● PROMPT
Using the records below, quote only the span that opens with the line containing "Tout accepter" and closes with the line containing "admitirla. Sin embargo, hace", exactly and inclusively.

START RECORDS

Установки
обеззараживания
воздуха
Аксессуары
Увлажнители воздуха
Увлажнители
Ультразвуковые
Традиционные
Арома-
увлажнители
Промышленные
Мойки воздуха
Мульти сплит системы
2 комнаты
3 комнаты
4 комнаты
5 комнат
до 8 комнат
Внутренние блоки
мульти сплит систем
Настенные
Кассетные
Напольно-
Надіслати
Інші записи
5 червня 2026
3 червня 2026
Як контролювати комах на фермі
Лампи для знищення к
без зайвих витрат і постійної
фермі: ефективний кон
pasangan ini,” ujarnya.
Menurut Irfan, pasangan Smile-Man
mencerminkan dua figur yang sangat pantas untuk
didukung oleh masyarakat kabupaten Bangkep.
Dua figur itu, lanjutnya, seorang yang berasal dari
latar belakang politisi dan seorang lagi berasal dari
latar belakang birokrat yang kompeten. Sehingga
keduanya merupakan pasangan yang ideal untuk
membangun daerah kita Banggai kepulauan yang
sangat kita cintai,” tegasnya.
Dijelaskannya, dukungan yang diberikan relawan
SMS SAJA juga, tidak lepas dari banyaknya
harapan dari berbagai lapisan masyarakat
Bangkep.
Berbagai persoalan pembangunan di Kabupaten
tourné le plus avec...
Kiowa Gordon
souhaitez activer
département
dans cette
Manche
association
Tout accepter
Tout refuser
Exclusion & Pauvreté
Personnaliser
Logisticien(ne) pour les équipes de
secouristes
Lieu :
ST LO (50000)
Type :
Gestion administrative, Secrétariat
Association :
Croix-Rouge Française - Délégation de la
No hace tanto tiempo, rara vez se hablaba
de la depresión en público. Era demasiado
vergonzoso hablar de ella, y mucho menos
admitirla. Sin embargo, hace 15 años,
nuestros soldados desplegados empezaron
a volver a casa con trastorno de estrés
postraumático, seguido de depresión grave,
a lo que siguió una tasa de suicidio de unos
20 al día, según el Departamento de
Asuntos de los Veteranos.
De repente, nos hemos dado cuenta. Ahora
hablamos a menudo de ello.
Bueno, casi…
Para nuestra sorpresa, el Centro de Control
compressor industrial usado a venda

END RECORDS

● PROBLEM SOLUTION
Tout accepter
Tout refuser
Exclusion & Pauvreté
Personnaliser
Logisticien(ne) pour les équipes de
secouristes
Lieu :
ST LO (50000)
Type :
Gestion administrative, Secrétariat
Association :
Croix-Rouge Française - Délégation de la
No hace tanto tiempo, rara vez se hablaba
de la depresión en público. Era demasiado
vergonzoso hablar de ella, y mucho menos
admitirla. Sin embargo, hace 15 años,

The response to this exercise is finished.